** Work instruction **
Present the extracted text of all the entries below as a single numbered list with one line per item, skipping blank lines. Leave the pictures out.

(Page images and their extracted text)
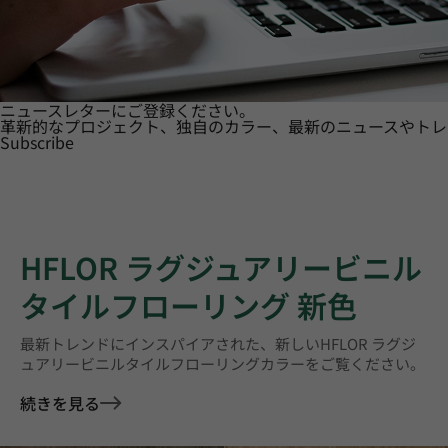
ニュースレターにご登録ください。
革新的なプロジェクト、独自のカラー、最新のニュースやトレ
Subscribe
HFLOR ラグジュアリービニル
タイルフローリング 新色
最新トレンドにインスパイアされた、新しいHFLOR ラグジ
ュアリービニルタイルフローリングカラーをご覧ください。
続きを見る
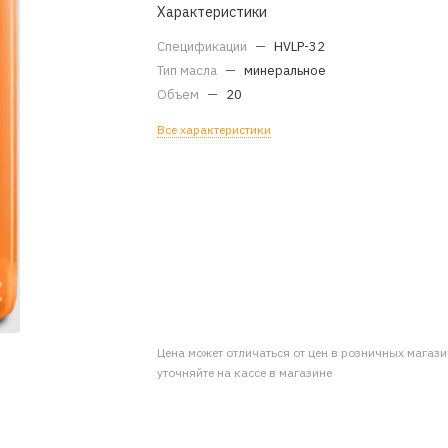
Характеристики
Спецификации
—
HVLP-32
Тип масла
—
минеральное
Объем
—
20
Все характеристики
Цена может отличаться от цен в розничных магаз
уточняйте на кассе в магазине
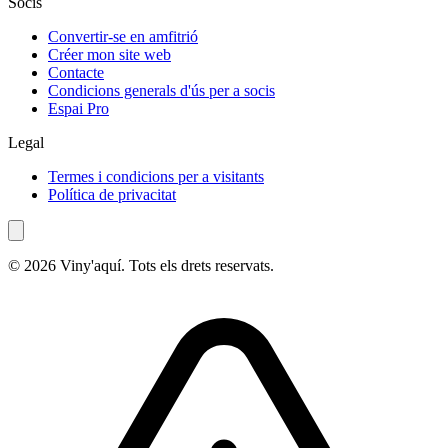
Socis
Convertir-se en amfitrió
Créer mon site web
Contacte
Condicions generals d'ús per a socis
Espai Pro
Legal
Termes i condicions per a visitants
Política de privacitat
© 2026 Viny'aquí. Tots els drets reservats.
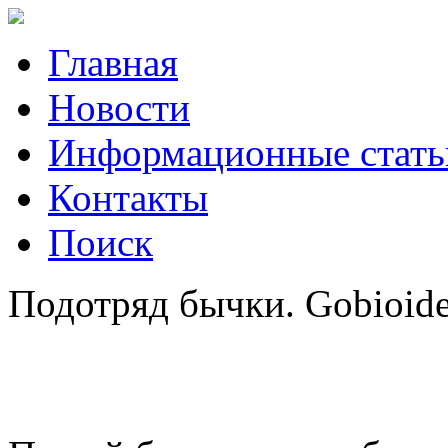
Главная
Новости
Информационные стать
Контакты
Поиск
Подотряд бычки. Gobioidei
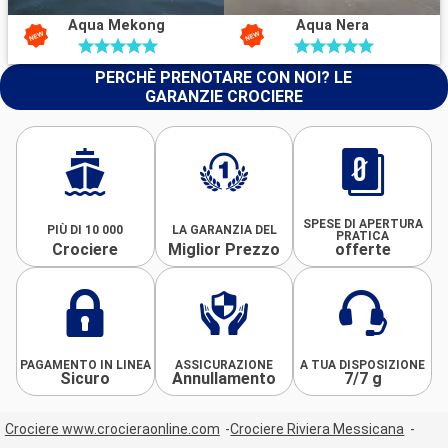
Aqua Mekong
Aqua Nera
PERCHÈ PRENOTARE CON NOI? LE
GARANZIE CROCIERE
SPESE DI APERTURA
PIÙ DI 10 000
LA GARANZIA DEL
PRATICA
Crociere
Miglior Prezzo
offerte
PAGAMENTO IN LINEA
ASSICURAZIONE
A TUA DISPOSIZIONE
Sicuro
Annullamento
7/7 g
Crociere www.crocieraonline.com
Crociere Riviera Messicana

** Response to the exercise **
1. ニュースレターにご登録ください。
2. 革新的なプロジェクト、独自のカラー、最新のニュースやトレ
3. Subscribe
4. HFLOR ラグジュアリービニル
5. タイルフローリング 新色
6. 最新トレンドにインスパイアされた、新しいHFLOR ラグジ
7. ュアリービニルタイルフローリングカラーをご覧ください。
8. 続きを見る
9. Характеристики
10. Спецификации
11. —
12. HVLP-32
13. Тип масла
14. —
15. минеральное
16. Объем
17. —
18. 20
19. Все характеристики
20. Цена может отличаться от цен в розничных магаз
21. уточняйте на кассе в магазине
22. Socis
23. Convertir-se en amfitrió
24. Créer mon site web
25. Contacte
26. Condicions generals d'ús per a socis
27. Espai Pro
28. Legal
29. Termes i condicions per a visitants
30. Política de privacitat
31. © 2026 Viny'aquí. Tots els drets reservats.
32. Главная
33. Новости
34. Информационные стать
35. Контакты
36. Поиск
37. Подотряд бычки. Gobioidei
38. Aqua Mekong
39. Aqua Nera
40. PERCHÈ PRENOTARE CON NOI? LE
41. GARANZIE CROCIERE
42. SPESE DI APERTURA
43. PIÙ DI 10 000
44. LA GARANZIA DEL
45. PRATICA
46. Crociere
47. Miglior Prezzo
48. offerte
49. PAGAMENTO IN LINEA
50. ASSICURAZIONE
51. A TUA DISPOSIZIONE
52. Sicuro
53. Annullamento
54. 7/7 g
55. Crociere www.crocieraonline.com
56. Crociere Riviera Messicana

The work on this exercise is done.